The table below presents the results of OPTIC on the GERBIL benchmark system compared with others EL approaches. The datasets NEEL2014, NEEL2015, and NEEL2016 represent, respectively, the datasets microposts2014-Test, microposts2015-Test, microposts2016-Test available on GERBIL. The ERR value indicates that the annotator caused to many single errors on GERBIL.
F1@Micro | NEEL2014 | NEEL2015 | NEEL2016 |
---|---|---|---|
ADEL | 0.591 | 0.783 | 0.801 |
AGDISTIS/MAG | 0.497 | 0.719 | 0.616 |
AIDA | 0.412 | 0.414 | 0.183 |
Babelfy | 0.475 | 0.341 | 0.157 |
DBpedia Spotlight | 0.452 | ERR | ERR |
FOX | 0.252 | 0.311 | 0.068 |
FREME NER | 0.419 | 0.313 | 0.162 |
OpenTapioca | 0.215 | 0.259 | 0.053 |
OPTIC | 0.2906 | 0.3362 | 0.5089 |
The OPTIC results were obtained by using the following parameter values:
- embed=200
- hidden=200
- layer=2
- dropout=0.5
- batch_size=1
- extra=1
- type=multi
- max=100
- boost=5
- threshold=0.7
- ws=3
The OPTIC model already trained can be obtained here.
[1] Italo Lopes Oliveira, Luís Paulo Faina Garcia, Diego Moussallem and Renato Fileto. (2020).
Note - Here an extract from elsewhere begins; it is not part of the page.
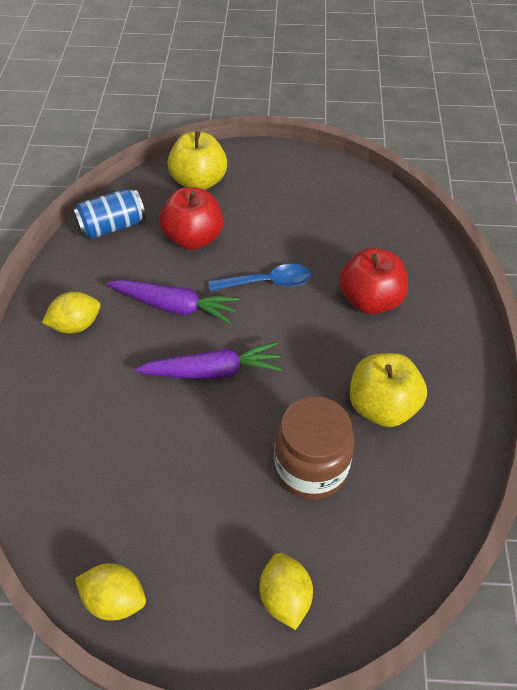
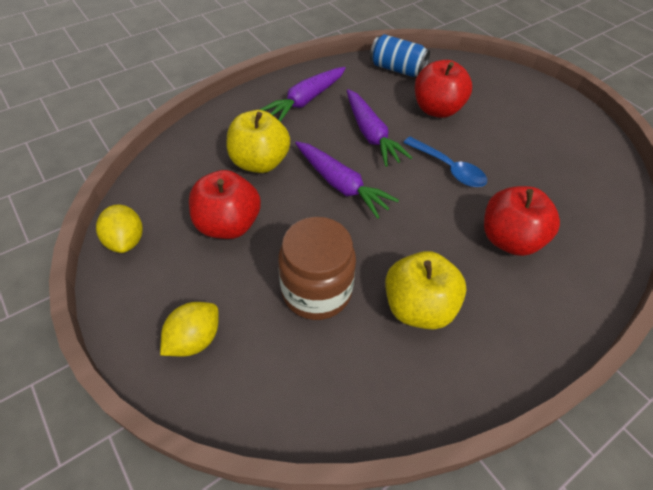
camera: 50 degrees right, 0 degrees up
yellow lemon [42,292,100,334] -> purple carrot [259,67,346,122]
yellow apple [167,131,227,190] -> yellow apple moved to [227,110,290,173]
none -> red apple [189,170,261,239]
OPTIC: KnOwledge graPh-augmented enTity lInking approaCh. To be published.
[2] Piotr Bojanowski, Edouard Grave, Armand Joulin and Tomas Mikolov. (2017). Transactions of the Association for Computational Linguistics. (5)135-146.
[3] Armand Joulin, Edouard Grave, Piotr Bojanowski, Maximilian Nickel and Tomas Mikolov. (2017). Fast Linear Model for Knowledge Graph Embeddings.
[4] Kevin Gimpel, Nathan Schneider, Brendan O'Connor, Dipanjan Das, Daniel Mills, Jacob Eisenstein, Michael Heilman, Dani Yogatama, Jeffrey Flanigan and Noah A. Smith. Part-of-Speech Tagging for Twitter: Annotation, Features, and Experiments. (2011). Proceedings of ACL.
[5] Olutobi Owoputi, Brendan O'Connor, Chris Dyer, Kevin Gimpel, Nathan Schneider and Noah A. Smith. (2013). Improved Part-of-Speech Tagging for Online Conversational Text with Word Clusters. Proceedings of NAACL.
[6] Diego Moussallem, Ricardo Usbeck, Michael Röeder, Axel-Cyrille Ngonga Ngomo. (2017). MAG: A multilingual, knowledge-base agnostic and deterministic Entity Linking approach. Proceedings of the Knowledge Capture Conference.